According to on-site witnesses, around 9:30 AM, the trio fell off a four cabinet based chairlift. This incident led to the fatality of the mother, while both the daughters survived the accident. Although the investigators have not yet disclosed specific locations or names of the hospitals, the 12-year-old daughter was admitted to a local hospital in Denver, while the 9-year-old was transferred to Aurora in a certified child care hospital.

Upon investigation from the evidence collected, it was established that though this was the first major incident of this sort here that proved to be lethal, the chairlift had been showing signs of trouble for some time. Vacationers said that they had experienced abrupt jerks and bounces in the chairlift, scaring the people on board.

Earlier the same day, before this horrific incident took place, witnesses reported that the lift had stopped for a couple of minutes, which should’ve been a clear enough sign for the resort to suspend the operation of the chairlift until repairs were made.

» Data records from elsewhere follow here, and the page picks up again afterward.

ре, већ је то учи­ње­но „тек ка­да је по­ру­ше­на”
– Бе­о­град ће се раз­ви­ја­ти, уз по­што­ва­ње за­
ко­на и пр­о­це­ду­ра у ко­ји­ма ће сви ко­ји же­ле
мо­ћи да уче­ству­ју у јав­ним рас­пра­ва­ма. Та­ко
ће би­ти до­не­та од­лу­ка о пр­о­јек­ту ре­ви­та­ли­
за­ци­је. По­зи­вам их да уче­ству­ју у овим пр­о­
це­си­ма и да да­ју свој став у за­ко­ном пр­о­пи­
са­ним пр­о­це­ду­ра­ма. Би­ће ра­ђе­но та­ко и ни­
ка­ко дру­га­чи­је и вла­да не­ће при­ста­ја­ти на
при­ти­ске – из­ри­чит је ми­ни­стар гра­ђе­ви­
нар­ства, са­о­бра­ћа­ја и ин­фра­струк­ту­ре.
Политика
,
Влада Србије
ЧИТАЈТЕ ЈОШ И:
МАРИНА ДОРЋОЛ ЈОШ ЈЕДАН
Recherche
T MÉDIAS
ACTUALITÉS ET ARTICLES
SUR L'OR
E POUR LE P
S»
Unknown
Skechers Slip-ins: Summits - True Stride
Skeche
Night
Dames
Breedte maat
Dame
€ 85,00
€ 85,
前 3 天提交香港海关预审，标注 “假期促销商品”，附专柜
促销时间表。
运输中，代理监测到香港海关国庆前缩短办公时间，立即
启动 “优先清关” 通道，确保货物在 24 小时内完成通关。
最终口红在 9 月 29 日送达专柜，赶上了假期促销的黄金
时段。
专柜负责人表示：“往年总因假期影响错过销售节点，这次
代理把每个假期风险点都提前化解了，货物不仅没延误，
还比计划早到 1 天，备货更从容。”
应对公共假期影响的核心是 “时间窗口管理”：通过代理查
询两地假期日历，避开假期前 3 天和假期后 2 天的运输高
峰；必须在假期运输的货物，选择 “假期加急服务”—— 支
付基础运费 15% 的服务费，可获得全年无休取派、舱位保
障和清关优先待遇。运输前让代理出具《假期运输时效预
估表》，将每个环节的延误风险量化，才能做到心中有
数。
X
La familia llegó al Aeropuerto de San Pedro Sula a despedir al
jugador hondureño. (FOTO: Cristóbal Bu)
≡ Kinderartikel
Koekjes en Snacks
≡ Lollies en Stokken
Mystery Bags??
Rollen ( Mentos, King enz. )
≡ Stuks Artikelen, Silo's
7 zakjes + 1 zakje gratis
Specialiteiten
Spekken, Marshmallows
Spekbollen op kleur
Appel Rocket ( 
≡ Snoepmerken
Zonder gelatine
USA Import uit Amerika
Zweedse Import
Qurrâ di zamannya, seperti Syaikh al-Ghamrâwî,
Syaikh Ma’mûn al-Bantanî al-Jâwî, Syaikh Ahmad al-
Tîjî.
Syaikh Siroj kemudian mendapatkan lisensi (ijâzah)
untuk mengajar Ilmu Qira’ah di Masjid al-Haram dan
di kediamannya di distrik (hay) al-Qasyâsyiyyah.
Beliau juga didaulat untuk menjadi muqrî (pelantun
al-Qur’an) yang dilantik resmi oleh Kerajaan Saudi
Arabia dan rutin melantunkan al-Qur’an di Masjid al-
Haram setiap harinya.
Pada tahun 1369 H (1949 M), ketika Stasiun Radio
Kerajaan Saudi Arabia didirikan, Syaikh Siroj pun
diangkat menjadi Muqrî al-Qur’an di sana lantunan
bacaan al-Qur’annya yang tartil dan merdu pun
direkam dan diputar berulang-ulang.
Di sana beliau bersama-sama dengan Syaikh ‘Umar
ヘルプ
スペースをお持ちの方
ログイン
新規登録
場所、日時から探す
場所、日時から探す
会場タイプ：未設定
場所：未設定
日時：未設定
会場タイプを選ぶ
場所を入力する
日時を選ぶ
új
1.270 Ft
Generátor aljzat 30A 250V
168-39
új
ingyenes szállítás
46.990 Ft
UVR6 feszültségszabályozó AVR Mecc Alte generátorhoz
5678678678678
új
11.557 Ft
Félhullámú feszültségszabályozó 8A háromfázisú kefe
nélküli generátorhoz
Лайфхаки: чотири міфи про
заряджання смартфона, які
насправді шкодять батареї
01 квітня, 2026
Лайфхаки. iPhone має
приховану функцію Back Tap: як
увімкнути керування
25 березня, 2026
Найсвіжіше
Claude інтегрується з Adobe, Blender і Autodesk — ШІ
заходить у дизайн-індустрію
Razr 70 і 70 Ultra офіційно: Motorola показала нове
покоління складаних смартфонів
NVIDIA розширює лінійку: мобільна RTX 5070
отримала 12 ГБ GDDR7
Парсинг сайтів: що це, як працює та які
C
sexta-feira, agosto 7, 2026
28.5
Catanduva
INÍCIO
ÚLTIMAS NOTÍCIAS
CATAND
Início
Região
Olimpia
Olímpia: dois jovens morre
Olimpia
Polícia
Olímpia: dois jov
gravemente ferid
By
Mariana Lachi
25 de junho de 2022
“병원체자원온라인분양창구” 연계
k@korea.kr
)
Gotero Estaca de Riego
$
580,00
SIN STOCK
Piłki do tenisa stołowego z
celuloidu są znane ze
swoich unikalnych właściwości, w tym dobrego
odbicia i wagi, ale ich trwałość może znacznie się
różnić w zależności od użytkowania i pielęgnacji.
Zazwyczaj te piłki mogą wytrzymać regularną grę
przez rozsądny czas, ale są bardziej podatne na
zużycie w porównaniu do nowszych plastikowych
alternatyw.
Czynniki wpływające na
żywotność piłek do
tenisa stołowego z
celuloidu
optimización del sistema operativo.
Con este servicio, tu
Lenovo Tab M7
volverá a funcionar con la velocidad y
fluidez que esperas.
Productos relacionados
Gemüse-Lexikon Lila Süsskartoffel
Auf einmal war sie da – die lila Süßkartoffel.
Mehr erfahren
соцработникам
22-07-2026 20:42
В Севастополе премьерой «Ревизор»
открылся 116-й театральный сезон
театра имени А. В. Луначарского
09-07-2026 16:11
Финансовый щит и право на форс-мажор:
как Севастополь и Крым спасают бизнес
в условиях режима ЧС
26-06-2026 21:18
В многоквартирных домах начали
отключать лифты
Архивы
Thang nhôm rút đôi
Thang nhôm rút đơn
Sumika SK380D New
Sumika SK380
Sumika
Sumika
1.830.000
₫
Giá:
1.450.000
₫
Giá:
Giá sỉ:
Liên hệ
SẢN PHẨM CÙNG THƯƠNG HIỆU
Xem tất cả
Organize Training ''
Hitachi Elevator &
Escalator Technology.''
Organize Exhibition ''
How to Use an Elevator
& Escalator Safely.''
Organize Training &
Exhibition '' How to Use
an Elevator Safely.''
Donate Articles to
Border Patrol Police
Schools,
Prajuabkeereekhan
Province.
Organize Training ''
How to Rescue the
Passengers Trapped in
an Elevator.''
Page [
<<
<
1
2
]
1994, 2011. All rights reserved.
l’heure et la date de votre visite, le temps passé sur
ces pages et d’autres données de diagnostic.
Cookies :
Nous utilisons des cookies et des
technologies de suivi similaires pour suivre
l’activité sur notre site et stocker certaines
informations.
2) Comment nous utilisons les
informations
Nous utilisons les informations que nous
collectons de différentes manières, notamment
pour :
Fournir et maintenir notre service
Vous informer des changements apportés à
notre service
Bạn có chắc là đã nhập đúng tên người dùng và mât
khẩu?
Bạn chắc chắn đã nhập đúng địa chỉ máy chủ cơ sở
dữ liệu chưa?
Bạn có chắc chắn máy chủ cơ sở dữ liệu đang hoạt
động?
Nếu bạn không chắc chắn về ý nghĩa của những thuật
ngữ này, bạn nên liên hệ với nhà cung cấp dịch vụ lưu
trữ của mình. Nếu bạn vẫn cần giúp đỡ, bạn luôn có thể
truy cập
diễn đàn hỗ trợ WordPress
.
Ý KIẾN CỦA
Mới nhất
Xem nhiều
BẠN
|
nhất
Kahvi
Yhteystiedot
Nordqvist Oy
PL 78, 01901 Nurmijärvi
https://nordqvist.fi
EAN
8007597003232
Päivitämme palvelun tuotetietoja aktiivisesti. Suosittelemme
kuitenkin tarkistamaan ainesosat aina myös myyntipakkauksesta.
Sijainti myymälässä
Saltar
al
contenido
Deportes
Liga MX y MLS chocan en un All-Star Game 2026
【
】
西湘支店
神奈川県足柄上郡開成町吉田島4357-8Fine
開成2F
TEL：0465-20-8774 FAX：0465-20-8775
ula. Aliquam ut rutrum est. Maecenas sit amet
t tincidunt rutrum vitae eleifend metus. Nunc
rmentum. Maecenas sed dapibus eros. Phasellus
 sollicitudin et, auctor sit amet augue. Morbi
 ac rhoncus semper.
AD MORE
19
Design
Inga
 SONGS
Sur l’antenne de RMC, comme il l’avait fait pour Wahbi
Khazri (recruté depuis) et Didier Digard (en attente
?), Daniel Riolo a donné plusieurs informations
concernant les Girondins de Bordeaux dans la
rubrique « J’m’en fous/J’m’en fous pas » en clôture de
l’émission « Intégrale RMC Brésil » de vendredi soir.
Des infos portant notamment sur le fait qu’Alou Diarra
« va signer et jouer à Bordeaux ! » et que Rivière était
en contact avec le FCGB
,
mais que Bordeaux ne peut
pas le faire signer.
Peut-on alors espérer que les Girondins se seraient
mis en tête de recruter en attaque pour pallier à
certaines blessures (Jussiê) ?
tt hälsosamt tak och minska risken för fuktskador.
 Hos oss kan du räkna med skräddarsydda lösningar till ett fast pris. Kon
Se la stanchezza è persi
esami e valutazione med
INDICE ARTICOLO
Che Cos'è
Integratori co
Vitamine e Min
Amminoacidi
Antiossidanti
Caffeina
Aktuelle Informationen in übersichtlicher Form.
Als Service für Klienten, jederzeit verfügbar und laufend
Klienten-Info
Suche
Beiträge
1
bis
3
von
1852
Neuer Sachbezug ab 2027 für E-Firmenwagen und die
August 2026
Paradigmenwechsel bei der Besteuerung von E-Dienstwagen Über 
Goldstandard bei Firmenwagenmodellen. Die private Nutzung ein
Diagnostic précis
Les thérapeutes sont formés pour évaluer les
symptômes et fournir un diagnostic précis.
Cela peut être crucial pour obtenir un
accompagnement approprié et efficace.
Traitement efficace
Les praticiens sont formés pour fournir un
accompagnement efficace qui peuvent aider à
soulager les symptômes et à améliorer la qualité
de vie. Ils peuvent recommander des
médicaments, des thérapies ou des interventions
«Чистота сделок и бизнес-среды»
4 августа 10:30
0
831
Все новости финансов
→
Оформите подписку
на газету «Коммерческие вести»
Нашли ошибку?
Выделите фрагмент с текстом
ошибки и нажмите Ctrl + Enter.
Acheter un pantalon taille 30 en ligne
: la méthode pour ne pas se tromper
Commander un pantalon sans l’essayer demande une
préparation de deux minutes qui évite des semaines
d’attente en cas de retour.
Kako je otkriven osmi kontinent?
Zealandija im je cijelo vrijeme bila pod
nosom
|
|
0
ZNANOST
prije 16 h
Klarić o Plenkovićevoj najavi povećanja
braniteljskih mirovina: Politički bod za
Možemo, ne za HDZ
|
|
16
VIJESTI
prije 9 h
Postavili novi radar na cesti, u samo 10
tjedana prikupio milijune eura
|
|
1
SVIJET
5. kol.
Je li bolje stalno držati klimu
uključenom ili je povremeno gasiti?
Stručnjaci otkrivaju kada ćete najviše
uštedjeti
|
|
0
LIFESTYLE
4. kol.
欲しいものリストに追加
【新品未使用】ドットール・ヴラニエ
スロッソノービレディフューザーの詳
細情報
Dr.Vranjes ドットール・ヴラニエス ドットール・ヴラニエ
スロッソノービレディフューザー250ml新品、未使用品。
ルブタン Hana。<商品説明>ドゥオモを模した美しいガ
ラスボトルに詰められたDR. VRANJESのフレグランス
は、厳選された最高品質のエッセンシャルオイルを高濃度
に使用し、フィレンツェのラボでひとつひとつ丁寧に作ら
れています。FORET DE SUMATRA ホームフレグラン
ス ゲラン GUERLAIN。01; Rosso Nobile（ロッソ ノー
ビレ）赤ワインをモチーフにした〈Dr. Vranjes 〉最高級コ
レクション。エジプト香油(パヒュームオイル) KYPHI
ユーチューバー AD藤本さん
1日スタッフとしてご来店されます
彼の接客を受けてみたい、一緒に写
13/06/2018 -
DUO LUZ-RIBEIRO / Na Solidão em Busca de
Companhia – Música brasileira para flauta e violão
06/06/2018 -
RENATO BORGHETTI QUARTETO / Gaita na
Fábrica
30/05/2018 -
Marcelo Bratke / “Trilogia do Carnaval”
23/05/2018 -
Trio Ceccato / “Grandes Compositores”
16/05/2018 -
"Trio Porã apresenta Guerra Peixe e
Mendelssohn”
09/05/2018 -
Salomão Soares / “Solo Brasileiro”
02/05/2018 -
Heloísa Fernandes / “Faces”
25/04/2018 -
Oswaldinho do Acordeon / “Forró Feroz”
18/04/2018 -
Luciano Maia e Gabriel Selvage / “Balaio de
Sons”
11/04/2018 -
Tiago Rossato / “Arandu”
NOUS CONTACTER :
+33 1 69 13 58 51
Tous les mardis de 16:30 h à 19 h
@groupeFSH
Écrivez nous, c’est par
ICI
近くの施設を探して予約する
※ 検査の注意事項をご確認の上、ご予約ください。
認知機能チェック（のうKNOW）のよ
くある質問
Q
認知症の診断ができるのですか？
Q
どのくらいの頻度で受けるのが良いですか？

The police department’s head of the investigation team member Schelly Olson recorded a statement saying:

“The lift was operating safely to get everyone else off.”

However, with the investigation still under process and the case still running through the legal claims, the validity of this verdict cannot be confirmed.

The Colorado Passenger Tramway Safety Board released a statement that they would be reopening the now-abandoned resort’s chairlift once it is deemed to be secure enough by experts. Only time will tell if guests would be willing to trust the resort’s chairlift again after such an incident, though.

Whatever the court’s verdict may be and no matter how much the resort cooperates with the police department during the investigation, it will suffer the consequences of an otherwise avoidable accident had they shown a more serious consideration towards maintenance.